I've done most of own repairs/adjustments on my bikes but never replaced this before. From what I've read too i do not need to use the spacers that come with the BB as my bike is a 68mm bb?


----------



## Mailmover (Mar 29, 2011)

I would have the frame inspected to be certain that the aluminum BB housing has not separated from the Carbon Fiber. My 2009 Frame had this problem. Cervelo replaced the Frame and Fork with a 2012 model. I can't wait till the weather cleans up and I can take her out for a serious test ride...


----------



## cantride55 (Sep 19, 2008)

Your LBS will direct you to which b.b. tool to buy. Once you have it out you'll know which b.b. it is. I suspect it is the gxp but the bikes in front of you, not me.


----------



## faroodi (Dec 25, 2012)

Mailmover said:


> I would have the frame inspected to be certain that the aluminum BB housing has not separated from the Carbon Fiber. My 2009 Frame had this problem. Cervelo replaced the Frame and Fork with a 2012 model. I can't wait till the weather cleans up and I can take her out for a serious test ride...
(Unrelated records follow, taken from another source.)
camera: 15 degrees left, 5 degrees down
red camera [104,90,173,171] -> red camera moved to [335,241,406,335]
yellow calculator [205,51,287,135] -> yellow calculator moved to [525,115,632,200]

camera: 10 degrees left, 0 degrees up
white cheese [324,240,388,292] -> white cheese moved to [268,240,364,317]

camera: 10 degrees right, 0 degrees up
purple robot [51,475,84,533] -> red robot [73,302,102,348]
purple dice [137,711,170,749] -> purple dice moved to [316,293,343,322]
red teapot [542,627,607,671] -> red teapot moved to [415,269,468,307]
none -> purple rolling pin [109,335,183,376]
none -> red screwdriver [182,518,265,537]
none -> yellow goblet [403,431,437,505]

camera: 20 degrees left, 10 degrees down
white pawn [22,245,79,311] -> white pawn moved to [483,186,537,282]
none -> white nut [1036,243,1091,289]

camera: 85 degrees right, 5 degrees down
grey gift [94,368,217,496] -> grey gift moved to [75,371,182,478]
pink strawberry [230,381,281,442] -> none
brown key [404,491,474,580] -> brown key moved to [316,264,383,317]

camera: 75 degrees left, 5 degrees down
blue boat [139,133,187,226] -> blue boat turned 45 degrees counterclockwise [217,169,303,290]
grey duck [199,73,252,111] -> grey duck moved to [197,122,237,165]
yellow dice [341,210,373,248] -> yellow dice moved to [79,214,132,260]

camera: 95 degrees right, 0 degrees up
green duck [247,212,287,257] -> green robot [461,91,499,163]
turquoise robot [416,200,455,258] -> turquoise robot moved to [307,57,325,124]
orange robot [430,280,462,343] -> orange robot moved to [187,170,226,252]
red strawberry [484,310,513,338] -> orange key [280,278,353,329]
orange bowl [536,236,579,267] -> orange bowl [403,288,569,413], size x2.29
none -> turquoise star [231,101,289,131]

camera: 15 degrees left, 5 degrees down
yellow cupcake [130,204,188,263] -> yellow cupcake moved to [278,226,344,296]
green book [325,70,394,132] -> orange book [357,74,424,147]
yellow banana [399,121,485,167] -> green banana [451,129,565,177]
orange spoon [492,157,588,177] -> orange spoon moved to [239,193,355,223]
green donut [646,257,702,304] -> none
I thought this was an Rx problem. Is this common with the S2 as well?


----------



## Tupelo (Apr 29, 2012)

Try this for some additional info specific to Rotor SAAB
Cyclo-CLUB ROTOR 3D Cranks Ceramic Bottom Bracket - YouTube


----------



## Mailmover (Mar 29, 2011)

*S2 Bottom Bracket Housing*



faroodi said:


> I thought this was an Rx problem. Is this common with the S2 as well?


I have about 500 miles on the 2012 S2. Today, I drop down to the 39 ring for some high speed cadence drills. The same racket that I had with the 2009 Frame is present with this one. Will be taking it in for inspection. Hopefully the BB itself is the issue and not the frame. Racket goes away when on the 53 Ring or when not under stress.


----------



## superflylondon (Aug 24, 2008)

Btw I was able to change out my BB no probs! Side note that sram calls for a 16mm hex wrench (WTF!) i just used a 16mm bolt to help me. still have to add in my new chain though.

Side on my winter beater (Cervelo s1) for now anyway....


----------